[Entries taken from a collection]

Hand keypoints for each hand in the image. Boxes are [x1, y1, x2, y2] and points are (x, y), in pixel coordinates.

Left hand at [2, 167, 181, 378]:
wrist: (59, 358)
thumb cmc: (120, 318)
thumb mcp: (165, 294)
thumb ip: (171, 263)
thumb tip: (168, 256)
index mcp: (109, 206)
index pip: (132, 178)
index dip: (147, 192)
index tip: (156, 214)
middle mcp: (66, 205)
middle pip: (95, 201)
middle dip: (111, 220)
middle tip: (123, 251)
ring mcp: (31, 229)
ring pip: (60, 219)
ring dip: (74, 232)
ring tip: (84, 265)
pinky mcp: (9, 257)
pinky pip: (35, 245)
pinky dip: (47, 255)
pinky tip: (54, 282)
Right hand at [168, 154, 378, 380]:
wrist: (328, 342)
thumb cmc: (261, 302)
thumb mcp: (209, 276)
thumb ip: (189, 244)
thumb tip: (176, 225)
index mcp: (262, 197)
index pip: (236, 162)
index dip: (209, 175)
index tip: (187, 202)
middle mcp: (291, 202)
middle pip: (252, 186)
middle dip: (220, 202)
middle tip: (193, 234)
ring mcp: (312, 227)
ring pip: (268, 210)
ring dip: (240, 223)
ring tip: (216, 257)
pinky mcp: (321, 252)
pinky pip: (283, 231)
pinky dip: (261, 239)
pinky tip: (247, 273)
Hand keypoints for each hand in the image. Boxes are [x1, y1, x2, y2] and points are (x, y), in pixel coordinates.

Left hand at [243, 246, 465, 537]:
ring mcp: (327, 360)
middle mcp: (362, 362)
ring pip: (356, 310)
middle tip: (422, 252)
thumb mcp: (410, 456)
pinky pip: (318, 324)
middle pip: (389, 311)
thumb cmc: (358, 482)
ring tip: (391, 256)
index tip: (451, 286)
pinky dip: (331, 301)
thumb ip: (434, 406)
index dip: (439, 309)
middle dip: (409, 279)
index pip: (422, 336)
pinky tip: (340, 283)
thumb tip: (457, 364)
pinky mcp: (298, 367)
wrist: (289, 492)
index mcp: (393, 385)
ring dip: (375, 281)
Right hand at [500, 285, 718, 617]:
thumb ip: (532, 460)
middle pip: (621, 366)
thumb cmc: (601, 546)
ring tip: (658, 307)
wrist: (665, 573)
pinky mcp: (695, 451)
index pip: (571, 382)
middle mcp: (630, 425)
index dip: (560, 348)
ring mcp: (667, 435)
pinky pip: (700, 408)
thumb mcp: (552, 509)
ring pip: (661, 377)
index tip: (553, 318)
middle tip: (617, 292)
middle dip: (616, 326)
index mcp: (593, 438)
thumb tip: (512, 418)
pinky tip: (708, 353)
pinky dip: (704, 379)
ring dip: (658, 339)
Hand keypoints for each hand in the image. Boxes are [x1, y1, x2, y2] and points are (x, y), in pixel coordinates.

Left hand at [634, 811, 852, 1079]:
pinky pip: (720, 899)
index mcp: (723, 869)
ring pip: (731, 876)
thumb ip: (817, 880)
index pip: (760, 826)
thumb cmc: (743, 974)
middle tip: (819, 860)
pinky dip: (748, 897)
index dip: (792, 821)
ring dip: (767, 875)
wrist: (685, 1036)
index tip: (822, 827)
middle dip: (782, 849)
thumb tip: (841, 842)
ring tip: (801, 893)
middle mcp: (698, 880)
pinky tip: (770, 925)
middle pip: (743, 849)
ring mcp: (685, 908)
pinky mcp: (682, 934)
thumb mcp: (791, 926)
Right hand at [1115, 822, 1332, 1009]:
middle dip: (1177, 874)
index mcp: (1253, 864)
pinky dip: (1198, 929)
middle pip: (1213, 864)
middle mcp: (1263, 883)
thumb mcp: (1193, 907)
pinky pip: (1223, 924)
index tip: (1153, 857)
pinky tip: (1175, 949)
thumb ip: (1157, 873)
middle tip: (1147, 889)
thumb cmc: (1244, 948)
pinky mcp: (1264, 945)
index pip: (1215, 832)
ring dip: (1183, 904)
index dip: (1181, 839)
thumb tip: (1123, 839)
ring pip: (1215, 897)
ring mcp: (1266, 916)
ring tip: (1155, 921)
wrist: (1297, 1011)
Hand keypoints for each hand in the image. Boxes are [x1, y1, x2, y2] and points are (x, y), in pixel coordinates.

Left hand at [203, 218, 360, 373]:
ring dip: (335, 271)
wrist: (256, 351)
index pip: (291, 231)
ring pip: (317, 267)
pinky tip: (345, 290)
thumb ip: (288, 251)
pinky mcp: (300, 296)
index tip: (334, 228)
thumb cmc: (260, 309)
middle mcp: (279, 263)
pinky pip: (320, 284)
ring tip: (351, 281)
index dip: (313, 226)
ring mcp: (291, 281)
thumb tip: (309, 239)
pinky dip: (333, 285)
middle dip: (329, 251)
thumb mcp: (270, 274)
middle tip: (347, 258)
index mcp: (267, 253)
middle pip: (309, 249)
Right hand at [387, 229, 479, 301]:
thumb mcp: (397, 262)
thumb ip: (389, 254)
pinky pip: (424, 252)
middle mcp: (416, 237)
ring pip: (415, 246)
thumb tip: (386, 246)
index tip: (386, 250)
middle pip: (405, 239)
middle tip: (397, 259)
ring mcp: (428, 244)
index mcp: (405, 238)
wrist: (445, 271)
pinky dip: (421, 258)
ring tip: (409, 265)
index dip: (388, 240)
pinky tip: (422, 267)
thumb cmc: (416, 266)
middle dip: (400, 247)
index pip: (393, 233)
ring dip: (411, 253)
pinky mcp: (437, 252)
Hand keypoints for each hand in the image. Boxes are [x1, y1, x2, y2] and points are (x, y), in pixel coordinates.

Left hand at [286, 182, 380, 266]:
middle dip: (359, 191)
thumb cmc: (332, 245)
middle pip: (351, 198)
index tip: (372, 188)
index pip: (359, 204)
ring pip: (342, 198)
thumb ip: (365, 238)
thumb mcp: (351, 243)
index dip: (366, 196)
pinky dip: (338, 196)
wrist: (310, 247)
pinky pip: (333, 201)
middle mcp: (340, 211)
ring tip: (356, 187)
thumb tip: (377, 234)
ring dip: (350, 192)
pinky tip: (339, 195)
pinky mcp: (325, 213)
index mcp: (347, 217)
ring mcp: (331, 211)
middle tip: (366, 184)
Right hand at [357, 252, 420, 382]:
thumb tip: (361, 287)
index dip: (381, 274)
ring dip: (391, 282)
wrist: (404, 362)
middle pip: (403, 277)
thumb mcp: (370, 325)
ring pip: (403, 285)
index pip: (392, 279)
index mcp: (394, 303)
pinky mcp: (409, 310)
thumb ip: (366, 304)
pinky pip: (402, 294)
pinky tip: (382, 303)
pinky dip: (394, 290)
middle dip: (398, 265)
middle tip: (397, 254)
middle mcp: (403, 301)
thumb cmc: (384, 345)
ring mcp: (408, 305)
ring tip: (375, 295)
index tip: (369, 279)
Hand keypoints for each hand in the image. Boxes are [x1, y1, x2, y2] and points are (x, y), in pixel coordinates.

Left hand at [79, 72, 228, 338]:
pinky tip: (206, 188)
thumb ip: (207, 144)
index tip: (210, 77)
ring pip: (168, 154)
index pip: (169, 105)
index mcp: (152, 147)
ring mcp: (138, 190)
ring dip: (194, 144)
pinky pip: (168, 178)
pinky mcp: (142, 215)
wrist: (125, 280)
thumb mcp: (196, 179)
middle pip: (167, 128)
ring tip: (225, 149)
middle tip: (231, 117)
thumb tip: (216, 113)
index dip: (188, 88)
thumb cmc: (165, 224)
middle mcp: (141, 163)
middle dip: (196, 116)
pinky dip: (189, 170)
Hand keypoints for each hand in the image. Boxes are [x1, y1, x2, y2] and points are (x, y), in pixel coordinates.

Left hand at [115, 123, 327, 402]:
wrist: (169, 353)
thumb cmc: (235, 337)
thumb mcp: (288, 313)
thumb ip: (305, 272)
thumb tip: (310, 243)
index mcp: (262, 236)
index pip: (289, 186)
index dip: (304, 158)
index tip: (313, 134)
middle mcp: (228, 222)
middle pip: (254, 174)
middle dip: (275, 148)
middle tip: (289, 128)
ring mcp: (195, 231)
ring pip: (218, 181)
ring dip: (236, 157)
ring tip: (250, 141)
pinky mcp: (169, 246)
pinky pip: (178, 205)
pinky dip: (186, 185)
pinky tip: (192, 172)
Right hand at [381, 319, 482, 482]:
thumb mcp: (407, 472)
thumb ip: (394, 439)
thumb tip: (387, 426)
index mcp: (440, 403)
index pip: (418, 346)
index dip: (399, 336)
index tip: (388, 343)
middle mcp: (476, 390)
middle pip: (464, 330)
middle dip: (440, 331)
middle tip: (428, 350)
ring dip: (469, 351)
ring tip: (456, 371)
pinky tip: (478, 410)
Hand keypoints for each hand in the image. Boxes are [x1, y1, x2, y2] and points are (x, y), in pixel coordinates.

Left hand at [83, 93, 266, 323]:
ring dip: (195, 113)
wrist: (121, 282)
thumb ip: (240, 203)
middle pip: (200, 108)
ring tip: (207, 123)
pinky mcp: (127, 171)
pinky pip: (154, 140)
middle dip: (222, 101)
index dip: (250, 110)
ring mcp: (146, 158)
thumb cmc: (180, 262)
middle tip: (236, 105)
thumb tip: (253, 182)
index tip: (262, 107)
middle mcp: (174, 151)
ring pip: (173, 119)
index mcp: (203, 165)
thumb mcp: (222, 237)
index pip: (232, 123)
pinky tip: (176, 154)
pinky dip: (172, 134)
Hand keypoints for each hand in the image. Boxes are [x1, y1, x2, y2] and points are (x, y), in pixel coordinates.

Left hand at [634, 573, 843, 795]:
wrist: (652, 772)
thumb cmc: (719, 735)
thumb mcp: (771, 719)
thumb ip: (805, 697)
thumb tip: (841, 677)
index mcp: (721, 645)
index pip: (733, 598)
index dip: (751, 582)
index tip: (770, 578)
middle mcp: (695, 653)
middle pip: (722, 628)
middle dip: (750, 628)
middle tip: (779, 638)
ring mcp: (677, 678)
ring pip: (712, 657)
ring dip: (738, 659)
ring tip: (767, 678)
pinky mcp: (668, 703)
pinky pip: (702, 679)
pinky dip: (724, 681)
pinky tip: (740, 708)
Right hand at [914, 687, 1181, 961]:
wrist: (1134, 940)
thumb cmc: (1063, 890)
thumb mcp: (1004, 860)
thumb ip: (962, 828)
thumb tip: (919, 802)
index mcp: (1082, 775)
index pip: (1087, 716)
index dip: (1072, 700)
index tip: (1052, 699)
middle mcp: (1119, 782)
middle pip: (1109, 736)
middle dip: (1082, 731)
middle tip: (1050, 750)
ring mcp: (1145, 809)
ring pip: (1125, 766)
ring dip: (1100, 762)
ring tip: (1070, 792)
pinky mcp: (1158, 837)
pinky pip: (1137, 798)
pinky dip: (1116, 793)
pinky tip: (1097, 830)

The problem »
Return, with no change at all, every line in the entries above from the line containing "thumb mcp: (397, 262)" through the line containing "pinky tip: (206, 188)".

Response for this exercise »
thumb mcp: (397, 262)
thumb ip: (389, 254)
pinky pip: (424, 252)
middle mcp: (416, 237)
ring pip: (415, 246)
thumb tip: (386, 246)
index tip: (386, 250)
middle pip: (405, 239)
middle tip: (397, 259)
ring mcp: (428, 244)
index mcp: (405, 238)
wrist: (445, 271)
pinky dip: (421, 258)
ring tip: (409, 265)
index dip: (388, 240)
pinky tip: (422, 267)
thumb cmc: (416, 266)
middle dip: (400, 247)
index pip: (393, 233)
ring dip: (411, 253)
pinky mcp: (437, 252)
Hand keypoints for each hand in the image. Boxes are [x1, y1, x2, y2] and points are (x, y), in pixel coordinates.

Left hand at [286, 182, 380, 266]:
middle dip: (359, 191)
thumb cmc: (332, 245)
middle pip: (351, 198)
index tip: (372, 188)
index pip: (359, 204)
ring pip: (342, 198)
thumb ip: (365, 238)
thumb mcp: (351, 243)
index dip: (366, 196)
pinky dip: (338, 196)
wrist: (310, 247)
pinky pip: (333, 201)
middle mcp: (340, 211)
ring tip: (356, 187)
thumb tip: (377, 234)
ring dip: (350, 192)
pinky tip: (339, 195)
pinky mcp: (325, 213)
index mcp: (347, 217)
ring mcp: (331, 211)
middle tip: (366, 184)
Right hand at [357, 252, 420, 382]:
thumb tip: (361, 287)
index dip: (381, 274)
ring dip: (391, 282)
wrist: (404, 362)
middle pip: (403, 277)
thumb mcp: (370, 325)
ring pip: (403, 285)
index pip: (392, 279)
index mcp: (394, 303)
pinky mcp: (409, 310)
thumb ip: (366, 304)
pinky pip: (402, 294)
pinky tip: (382, 303)
pinky dip: (394, 290)
middle dip: (398, 265)
middle tip: (397, 254)
middle mcp: (403, 301)
thumb cmc: (384, 345)
ring mcp: (408, 305)
ring tip: (375, 295)
index tip: (369, 279)
Hand keypoints for each hand in the image. Boxes are [x1, y1, x2, y2] and points are (x, y), in pixel coordinates.

Left hand at [79, 72, 228, 338]:
pinky tip: (206, 188)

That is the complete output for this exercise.